They have many different kinds, 'surf and turf','duck' ect.. and its okay to switch from bag to bag without the runs.. so everytime we go I try a different kind.. havent tried the surf and turf yet.. We are on the 'white fish' kind and they love it!
 Our store bill is always close to $200 after we buy for the dogs and cats! But they are our kids and its worth it!


----------



## GoldenJoyx'stwo (Feb 25, 2007)

It was probably price that stopped me, althought EPH isn't that much cheaper! I think the last bag cost me 58.00. How large are the bags of Fromm for 65.00?


----------



## Shining Star (Jan 7, 2007)

*The Fromm Family Food was HIGHLY RECOMMEND to me by a *
*K-9 nutritionist that has her own business.*
*It is working out GREAT for my GOLDEN GIRL.*


----------



## Maggies mom (Jan 6, 2006)

I'm still mixing Evo with The Fromm and the dogs are eating around the Evo and eating the Fromm first.


----------



## Maggies mom (Jan 6, 2006)

I have decided change over to Fromm and the lady at the store where I get it from said they cant keep it on the shelves


----------



## GoldenJoyx'stwo (Feb 25, 2007)

I wish I could afford it, but I can't.
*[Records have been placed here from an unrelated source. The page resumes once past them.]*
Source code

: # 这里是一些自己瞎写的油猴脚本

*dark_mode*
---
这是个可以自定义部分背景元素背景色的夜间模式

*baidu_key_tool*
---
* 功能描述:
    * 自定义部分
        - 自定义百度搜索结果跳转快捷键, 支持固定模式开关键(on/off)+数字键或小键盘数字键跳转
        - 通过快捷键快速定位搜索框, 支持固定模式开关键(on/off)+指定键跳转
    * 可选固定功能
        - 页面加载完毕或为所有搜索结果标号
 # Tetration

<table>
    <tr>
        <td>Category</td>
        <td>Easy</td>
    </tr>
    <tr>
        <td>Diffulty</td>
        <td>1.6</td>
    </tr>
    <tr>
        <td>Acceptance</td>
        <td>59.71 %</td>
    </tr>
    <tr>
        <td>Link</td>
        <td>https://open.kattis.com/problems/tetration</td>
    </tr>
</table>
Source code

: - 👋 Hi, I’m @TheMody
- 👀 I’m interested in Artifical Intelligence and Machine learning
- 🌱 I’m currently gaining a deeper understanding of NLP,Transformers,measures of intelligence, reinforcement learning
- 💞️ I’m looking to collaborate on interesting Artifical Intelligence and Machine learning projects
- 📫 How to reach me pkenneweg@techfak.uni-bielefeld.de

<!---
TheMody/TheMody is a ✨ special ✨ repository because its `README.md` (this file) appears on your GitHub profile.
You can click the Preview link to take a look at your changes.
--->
I was looking at it in our local store, but at 60.00 a bag with two...You have a whole crew. How do you do it? Will they give you a discount? I hope so.


----------



## Maggies mom (Jan 6, 2006)

It is 60.00 a bag here as well, they do give discounts , but Dh can get it cheaper out of state and brings it in. Most places will give you a discount if you buy it in bulk.


----------



## lammer29 (Feb 21, 2008)

I am nervous about Fromm products..... during the recall crisis I had researched both dog and cat food and got my local dealer to stock the Fromm dry cat food. I didn't read the label before I got it home and just as I was about to feed it, I noticed that it listed rice gluten (melamin)as an ingredient! I freaked and called the company and they said they had removed the rice gluten but didnt change the bags due to the cost! I was flabbergasted!Even if I could believe that it was removed....I couldn't get my head around the fact that they were willing to use the bags with incorrect ingedients! It made me nervous about what other cost cutting they were practicing and I have never gone back!I was very disappointed as I had done my research and still ended up back where I started. I just can't feel comfortable with those kind of business policies, there have been too many problems and I would never feel good and would always worry.Just thought I'd add my experience to the mix of discussion.


----------



## fourgoldens (Dec 29, 2007)

Long time reader not much of a writer....However I've been feeding Fromm 4 Star (30lb) and Surf n Turf (28 lb) for over a year now. Coats have never been more shiny and silky. Rotate between the six flavors, and the bowls are always empty. The local store often has buy one get one free in the 5lb size which is a good way to sample the flavors as well as buy 12, and the 13th is free program. Never checked for a bulk buy price. Dry food is made at their WI facility. Human grade quality. Fromm’s on staff Vet and dietician were courteous and helpful in answering my many questions. For treats they'll get some can food (core/evo) mixed in. Been very pleased to date.


----------



## Penny & Maggie's Mom (Oct 4, 2007)

I've been feeding my crew the salmon ala veg for the past few weeks (for variety) and have been pleased. Their website gives alot of info too www.frommfamily.com I think this and the Eagle Pack Holistic are my "go to " foods.


----------



## Kirby'sMom (Feb 26, 2007)

I have a friend who feeds her golden Fromm. When she was looking for a food, price was an issue. I recommended Canidae as Kirby does well on it and she said it was too expensive. Then, she went with fromm. Hmmmm....it's more than Canidae around here. I haven't heard if she is still feeding it or not and how it did for her dog.


----------